La sal dentro de la concha helada de la luna baja el punto de fusión del hielo, al igual que la sal se usa en las carreteras en invierno para evitar que se congelen. Este efecto, combinado con el calor de la fricción a lo largo de las fracturas, crea una mezcla fangosa de hielo parcialmente derretido y agua salada. Según los investigadores, esto podría proporcionar una fuente casi líquida para las columnas vistas en erupción del Polo Sur de Encelado.
Las crestas dobles observadas alrededor de la franja del tigre también pueden proporcionar una línea adicional de evidencia para el calentamiento de corte. “[Previous studies] Describa la formación de doble cresta en satélites helados que se basan en evidencia de la reducción de la nieve de la superficie de la capa de hielo de Groenlandia “, escribieron los autores del estudio.” A medida que el agua líquida se congela en un depósito cercano a la superficie, se expande y impulsa los lados de la grieta verticalmente. La zona blanda que proponemos podría ser una fuente de agua cercana a la superficie y las crestas dobles podrían ser evidencia de ocurrencias de géiser episódicos seguidos de períodos latentes de congelación “.
El equipo también argumenta que la relación de gases identificados en las plumas por Cassiniespecialmente el hidrógeno, podría explicarse suficientemente por la fusión parcial de los clatratos: estructuras de cristal formadas dentro del hielo y roca que pueden atrapar gases. “” El hidrógeno molecular podría quedarse atrapado en clatratos con estabilización de [methane] y [carbon dioxide] o persistir como burbujas de gas arrastradas dentro de la cáscara de hielo, como se encuentra en las capas de hielo en la tierra “, dijeron los autores.

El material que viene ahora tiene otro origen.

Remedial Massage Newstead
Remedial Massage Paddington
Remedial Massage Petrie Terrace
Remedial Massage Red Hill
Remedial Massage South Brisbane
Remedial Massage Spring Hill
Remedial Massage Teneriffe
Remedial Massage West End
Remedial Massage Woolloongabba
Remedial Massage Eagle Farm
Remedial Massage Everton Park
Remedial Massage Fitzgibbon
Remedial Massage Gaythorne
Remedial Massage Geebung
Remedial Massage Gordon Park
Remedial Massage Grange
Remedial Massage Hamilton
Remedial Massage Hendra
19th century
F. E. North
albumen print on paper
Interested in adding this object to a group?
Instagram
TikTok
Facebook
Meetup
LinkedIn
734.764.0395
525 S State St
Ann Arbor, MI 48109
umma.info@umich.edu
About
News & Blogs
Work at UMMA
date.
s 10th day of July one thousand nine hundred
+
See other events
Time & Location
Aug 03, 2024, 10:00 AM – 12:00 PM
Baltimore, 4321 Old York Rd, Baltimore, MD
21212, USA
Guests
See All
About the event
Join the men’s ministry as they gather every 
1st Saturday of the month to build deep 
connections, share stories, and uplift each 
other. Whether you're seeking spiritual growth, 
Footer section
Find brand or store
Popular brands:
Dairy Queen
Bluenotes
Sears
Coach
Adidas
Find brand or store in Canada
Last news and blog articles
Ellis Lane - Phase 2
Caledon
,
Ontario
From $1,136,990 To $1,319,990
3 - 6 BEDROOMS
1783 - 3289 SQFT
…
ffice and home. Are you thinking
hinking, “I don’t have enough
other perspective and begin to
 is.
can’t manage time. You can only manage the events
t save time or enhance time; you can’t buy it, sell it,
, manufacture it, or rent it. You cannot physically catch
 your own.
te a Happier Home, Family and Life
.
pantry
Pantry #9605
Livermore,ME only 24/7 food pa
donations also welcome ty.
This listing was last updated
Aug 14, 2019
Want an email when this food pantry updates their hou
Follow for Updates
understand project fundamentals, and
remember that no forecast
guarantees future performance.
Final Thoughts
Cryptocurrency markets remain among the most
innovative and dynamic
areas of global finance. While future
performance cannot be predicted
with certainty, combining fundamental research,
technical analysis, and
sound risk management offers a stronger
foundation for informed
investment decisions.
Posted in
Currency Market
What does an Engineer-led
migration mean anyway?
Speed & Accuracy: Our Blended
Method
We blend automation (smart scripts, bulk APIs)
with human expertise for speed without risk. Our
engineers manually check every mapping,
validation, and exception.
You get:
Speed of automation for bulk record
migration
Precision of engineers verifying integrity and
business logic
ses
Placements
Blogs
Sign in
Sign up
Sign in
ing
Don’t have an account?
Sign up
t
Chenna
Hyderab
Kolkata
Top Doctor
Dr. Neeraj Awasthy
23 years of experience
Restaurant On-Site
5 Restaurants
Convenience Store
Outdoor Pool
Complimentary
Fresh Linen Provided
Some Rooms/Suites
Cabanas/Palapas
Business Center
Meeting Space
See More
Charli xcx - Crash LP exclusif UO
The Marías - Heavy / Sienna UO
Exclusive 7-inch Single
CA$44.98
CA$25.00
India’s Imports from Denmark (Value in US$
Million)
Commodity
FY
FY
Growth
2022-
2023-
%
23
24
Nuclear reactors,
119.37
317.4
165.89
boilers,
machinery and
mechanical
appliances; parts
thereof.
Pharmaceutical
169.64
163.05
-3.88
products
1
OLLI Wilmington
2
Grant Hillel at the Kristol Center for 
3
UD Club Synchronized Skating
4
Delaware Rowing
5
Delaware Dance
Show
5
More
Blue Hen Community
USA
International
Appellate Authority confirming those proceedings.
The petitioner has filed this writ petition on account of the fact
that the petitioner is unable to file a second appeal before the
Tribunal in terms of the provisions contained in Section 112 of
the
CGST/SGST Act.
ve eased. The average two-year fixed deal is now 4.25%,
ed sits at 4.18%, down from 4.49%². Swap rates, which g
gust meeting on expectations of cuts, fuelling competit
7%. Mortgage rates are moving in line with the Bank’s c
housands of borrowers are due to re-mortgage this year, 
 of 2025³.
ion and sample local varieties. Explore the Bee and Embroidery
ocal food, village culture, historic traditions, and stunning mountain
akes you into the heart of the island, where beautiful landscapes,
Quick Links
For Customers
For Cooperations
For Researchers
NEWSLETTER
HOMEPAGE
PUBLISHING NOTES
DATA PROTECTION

Debido a la volatilidad del hidrógeno, la fusión parcial podría permitir que algunos escapen mientras atrapa dióxido de carbono y metano, lo que conduce a la relación de hidrógeno más alta observada en las plumas. A medida que fluye el hielo, se vuelve a congelar y sufre cambios tectónicos, el hielo salado y los clatratos se reabsorizan a la “zona blanda”, sosteniendo la composición del penacho.
“Con una zona blanda que abastece el material de la columna, la sal, las nanopartículas y los clatratos de gas necesitarían reponerse con el tiempo para mantener los niveles observados por Cassini. Aunque no modelamos los procesos de reposición aquí, es un área de trabajo futuro”, concluyeron los científicos.
El estudio fue publicado El 5 de febrero en la revista GeoPhysical Research Letters.